This (much belated) post is one of a series of essays written for the New Amsterdam Market. Each essay stems from a conversation between the author and a vendor who participated in the New Amsterdam Market of June 29th. The essays seek to address each vendor’s (food-related) enterprise, to highlight the reality behind their commitment to sustainability, and to convey the voice and personality that they bring to their work.
We met in Great Performances’ cafe, in the morning, before it was open. I think Sally was grateful for a quiet, calm place in which to explain the business she so often has to pitch in a few seconds, behind the table at a farmers market or the bar at a large fundraiser. The catering company, farm, and non-profit organization known as Great Performances is a multi-faceted entity that seeks to employ artists and dancers who are working towards their artistic career. The task of explaining this particular company in three seconds strikes me too as daunting, though I’ve seen Sally do it. I was grateful we had a little more time to talk, and she was eager to provide a glowing, more drawn-out description.
In 1979, Great Performances was established by the struggling young photographer Liz Neumark. It began as a staffing company for women in the arts, including Liz, to sustain themselves in New York City. When the catering industry took off in the 1980s, Great Performances launched full-on catering services, partnering in particular with the city’s cultural institutions. Their business has only grown. Today, they cater events in venues throughout New York, from fundraisers in their own space on Hudson Street to events in the ballroom at The Plaza Hotel. They also run their own staffing company, and manage the food service in several of New York’s arts-related institutions, including the Brooklyn Academy of Music and Jazz at Lincoln Center. Their menus draw from “New American cuisine,” and emphasize seasonal products local to the Hudson Valley.

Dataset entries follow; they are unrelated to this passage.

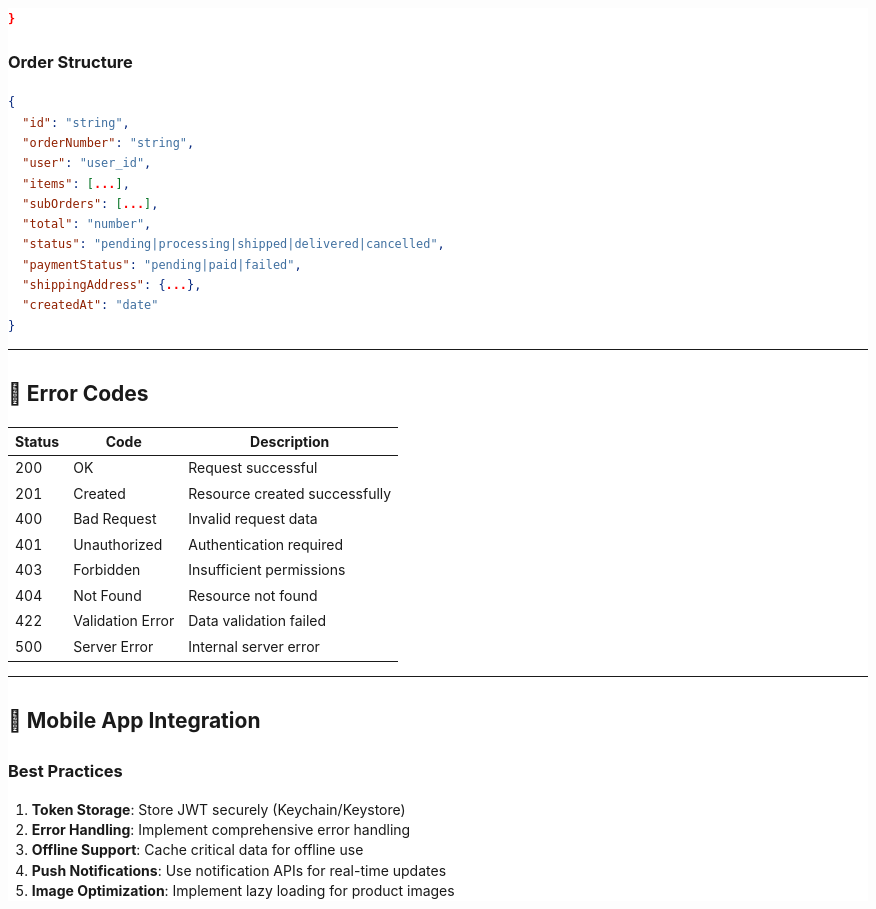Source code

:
 ```json
}
```

### Order Structure
```json
{
  "id": "string",
  "orderNumber": "string",
  "user": "user_id",
  "items": [...],
  "subOrders": [...],
  "total": "number",
  "status": "pending|processing|shipped|delivered|cancelled",
  "paymentStatus": "pending|paid|failed",
  "shippingAddress": {...},
  "createdAt": "date"
}
```

---

## 🚨 Error Codes

| Status | Code | Description |
|--------|------|-------------|
| 200 | OK | Request successful |
| 201 | Created | Resource created successfully |
| 400 | Bad Request | Invalid request data |
| 401 | Unauthorized | Authentication required |
| 403 | Forbidden | Insufficient permissions |
| 404 | Not Found | Resource not found |
| 422 | Validation Error | Data validation failed |
| 500 | Server Error | Internal server error |

---

## 📱 Mobile App Integration

### Best Practices
1. **Token Storage**: Store JWT securely (Keychain/Keystore)
2. **Error Handling**: Implement comprehensive error handling
3. **Offline Support**: Cache critical data for offline use
4. **Push Notifications**: Use notification APIs for real-time updates
5. **Image Optimization**: Implement lazy loading for product images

That’s one part of what Great Performances has become. Part two: In 2006, Liz bought land in upstate New York, and the catering company became the first in the nation to own and operate a farm. Katchkie Farm occupies sixty acres in Kinderhook, New York, in Columbia County. Now only in its second growing season, the farm now includes three greenhouses and a chicken coop. About twenty-five percent of Great Performances’ catered events include some Katchkie produce. While the main purpose of the farm is to provide produce for their catering, Great Performances’ catering clients must request the “local” menu to receive Katchkie products. “A lot more clients now are asking for the ‘local route,’” Sally said. “It’s a little more expensive, but primarily it requires trust and faith on the part of our client to ask for a whole menu from within 100 miles.” During eight weeks over the past summer, the farm also services the Rockefeller Center Greenmarket, where, Sally mentioned, “we have to explain what ‘greenmarket’ is.” Touristy as the market may be, the stand in Rockefeller center has gained Great Performances a growing membership in their “corporate CSA.” Employees of a nearby corporation either receive weekly CSA shares of Katchkie produce, or coupons for $5-$10 bags of vegetables per week.

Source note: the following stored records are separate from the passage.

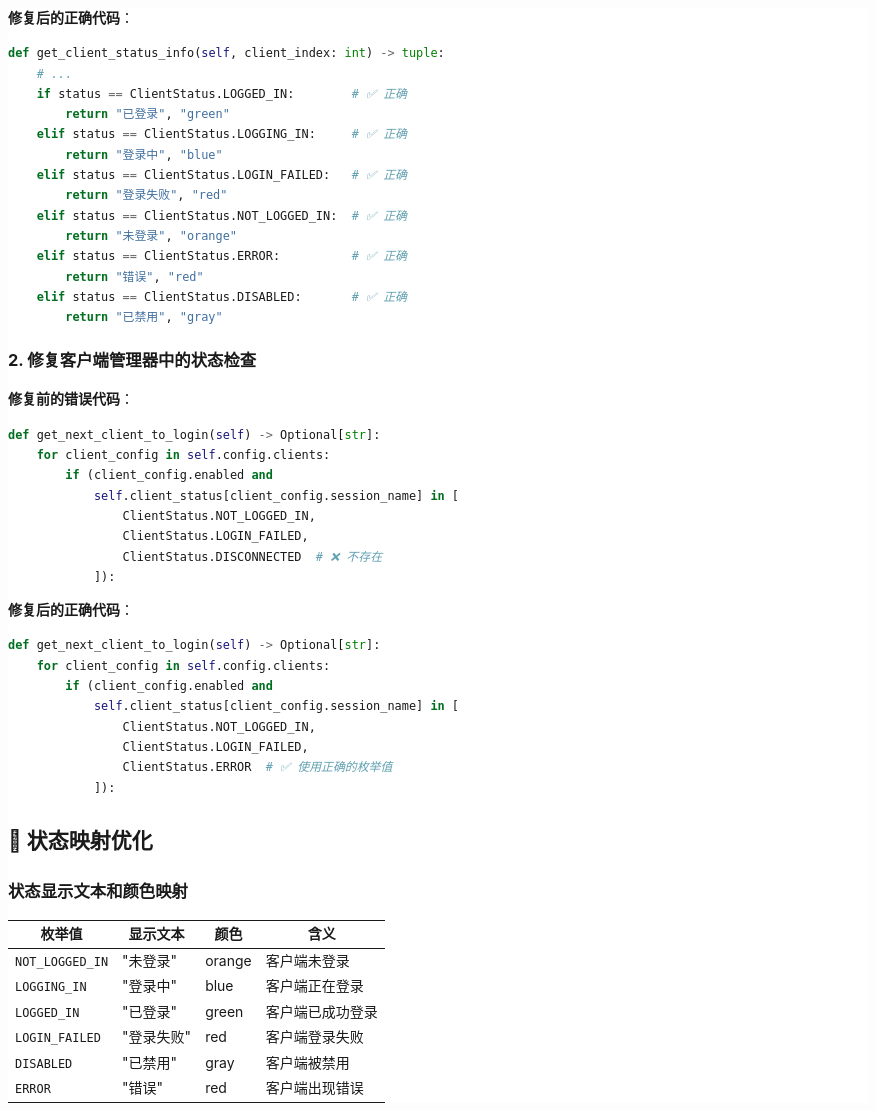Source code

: 
**修复后的正确代码**：
```python
def get_client_status_info(self, client_index: int) -> tuple:
    # ...
    if status == ClientStatus.LOGGED_IN:        # ✅ 正确
        return "已登录", "green"
    elif status == ClientStatus.LOGGING_IN:     # ✅ 正确
        return "登录中", "blue"
    elif status == ClientStatus.LOGIN_FAILED:   # ✅ 正确
        return "登录失败", "red"
    elif status == ClientStatus.NOT_LOGGED_IN:  # ✅ 正确
        return "未登录", "orange"
    elif status == ClientStatus.ERROR:          # ✅ 正确
        return "错误", "red"
    elif status == ClientStatus.DISABLED:       # ✅ 正确
        return "已禁用", "gray"
```

### 2. 修复客户端管理器中的状态检查

**修复前的错误代码**：
```python
def get_next_client_to_login(self) -> Optional[str]:
    for client_config in self.config.clients:
        if (client_config.enabled and 
            self.client_status[client_config.session_name] in [
                ClientStatus.NOT_LOGGED_IN, 
                ClientStatus.LOGIN_FAILED,
                ClientStatus.DISCONNECTED  # ❌ 不存在
            ]):
```

**修复后的正确代码**：
```python
def get_next_client_to_login(self) -> Optional[str]:
    for client_config in self.config.clients:
        if (client_config.enabled and 
            self.client_status[client_config.session_name] in [
                ClientStatus.NOT_LOGGED_IN, 
                ClientStatus.LOGIN_FAILED,
                ClientStatus.ERROR  # ✅ 使用正确的枚举值
            ]):
```

## 🎨 状态映射优化

### 状态显示文本和颜色映射

| 枚举值 | 显示文本 | 颜色 | 含义 |
|--------|----------|------|------|
| `NOT_LOGGED_IN` | "未登录" | orange | 客户端未登录 |
| `LOGGING_IN` | "登录中" | blue | 客户端正在登录 |
| `LOGGED_IN` | "已登录" | green | 客户端已成功登录 |
| `LOGIN_FAILED` | "登录失败" | red | 客户端登录失败 |
| `DISABLED` | "已禁用" | gray | 客户端被禁用 |
| `ERROR` | "错误" | red | 客户端出现错误 |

The third component of Great Performances is the Sylvia Center, a non-profit organization that works with neighborhoods and children at risk for food-related diseases. For the past three years, the center has worked with the students at P.S. 180 in Harlem, who help run a farmers market outside the school for community service credit. Other Sylvia Center programs involve bringing NYC students to local city kitchens and up to the farm, always with a farm-to-table and nutrition focus. “Some kids who go up [to the farm] have never seen a farm!” Sally mentioned. “I’ve seen them react the realization that their food is a plant (‘Carrots?! From the ground?!’) We introduce them to the way their food is grown, teach them about farmers markets, and cook with them using our produce.”

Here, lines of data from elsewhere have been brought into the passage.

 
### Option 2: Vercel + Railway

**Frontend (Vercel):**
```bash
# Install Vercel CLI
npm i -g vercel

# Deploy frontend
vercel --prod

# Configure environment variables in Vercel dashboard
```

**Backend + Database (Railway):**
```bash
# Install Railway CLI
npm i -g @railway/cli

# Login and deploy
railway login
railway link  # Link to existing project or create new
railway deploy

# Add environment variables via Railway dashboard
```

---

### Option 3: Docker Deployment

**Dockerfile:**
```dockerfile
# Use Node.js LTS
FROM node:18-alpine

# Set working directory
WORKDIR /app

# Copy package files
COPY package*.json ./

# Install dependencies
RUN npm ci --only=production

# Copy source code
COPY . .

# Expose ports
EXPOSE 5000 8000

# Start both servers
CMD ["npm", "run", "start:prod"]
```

Just as it has from the beginning, Great Performances hires individuals who are particularly involved in the arts. The employees have particularly flexible hours, allowing for days they need to audition, or nights when they’re performing. They can leave Great Performances for an extended period of time, with the option of coming back (when the tour ends, or show closes). Sometimes, they come back to help even after their careers have taken off! Marcia Gay Harden once worked for Great Performances as a cater waitress, and now, after winning an Oscar for her performance in Pollock, she will be judging the scholarship contest held by the Sylvia Center for the students of P.S. 180.
A dance and Spanish major in college, in her first year at Great Performances, Sally was not the first to tell me that Great Performances is a wonderful place to work, and a gift to many struggling artists, actors, and dancers making their way in New York. Those who work there are constantly learning more about the food industry while not being forced to abandon their ambitions elsewhere. The company brilliantly connects the dots, between economic sustainability, human health, and environmental sustainability, in a way we can only hope to see more of in the future.